Large-area nanoengineering of graphene corrugations for visible-frequency graphene plasmons

Quantum confinement of the charge carriers of graphene is an effective way to engineer its properties. This is commonly realized through physical edges that are associated with the deterioration of mobility and strong suppression of plasmon resonances. Here, we demonstrate a simple, large-area, edge-free nanostructuring technique, based on amplifying random nanoscale structural corrugations to a level where they efficiently confine charge carriers, without inducing significant inter-valley scattering.

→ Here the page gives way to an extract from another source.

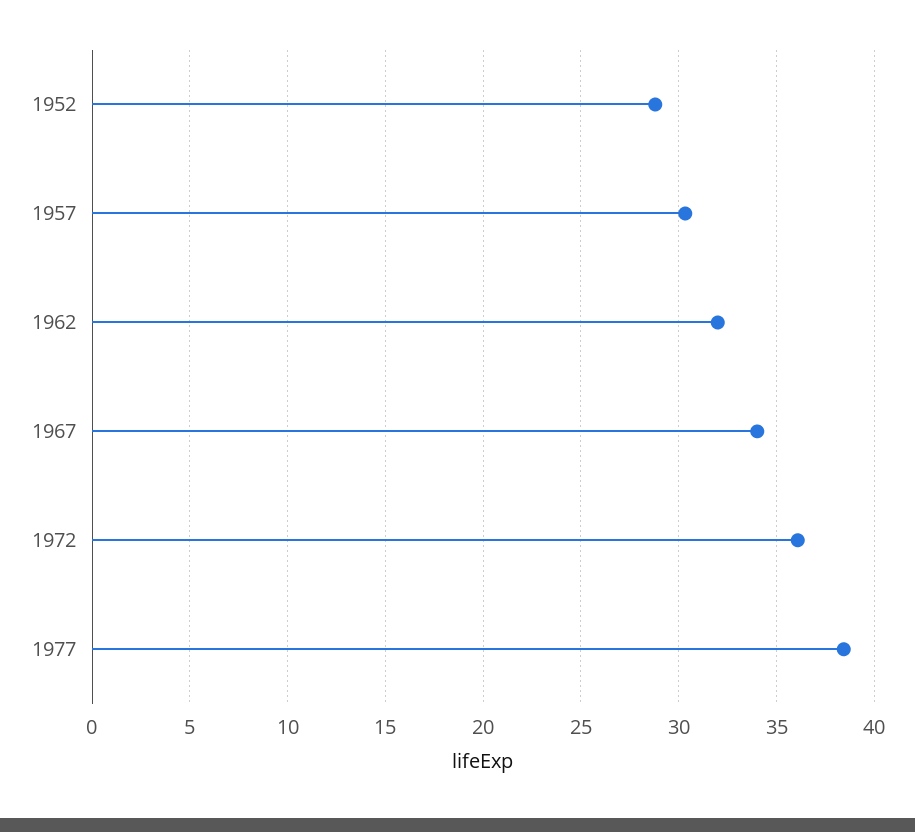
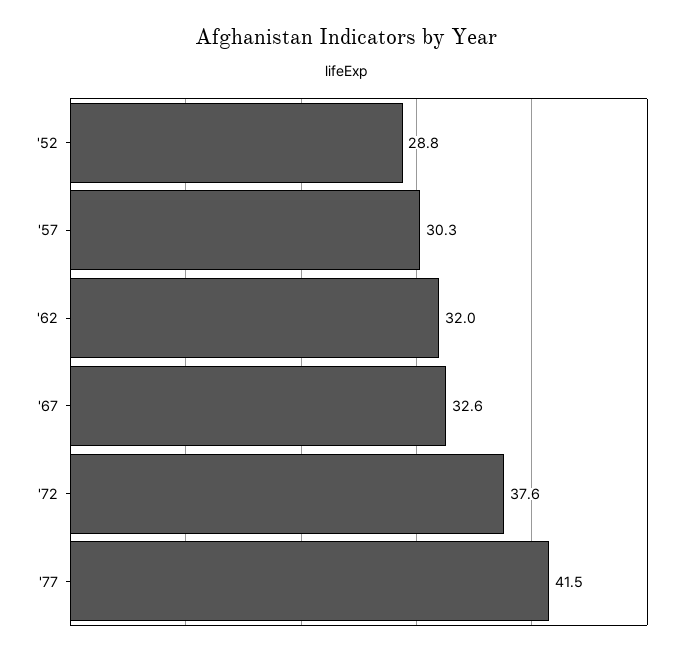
1967: 34 -> 32.6
1972: 36 -> 37.6
1977: 38.5 -> 41.5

This soft confinement allows the low-loss lateral ultra-confinement of graphene plasmons, scaling up their resonance frequency from the native terahertz to the commercially relevant visible range. Visible graphene plasmons localized into nanocorrugations mediate much stronger light-matter interactions (Raman enhancement) than previously achieved with graphene, enabling the detection of specific molecules from femtomolar solutions or ambient air. Moreover, nanocorrugated graphene sheets also support propagating visible plasmon modes, as revealed by scanning near-field optical microscopy observation of their interference patterns. A scalable soft nanoengineering technique enables the realization of visible plasmons in corrugated graphene.

Automated summary

Quantum confinement of charge carriers in graphene can effectively adjust its properties, and a new technique has been developed to confine charge carriers without inducing inter-valley scattering. This technique increases the resonance frequency of graphene plasmons and enhances light-matter interactions, enabling visible plasmons in graphene.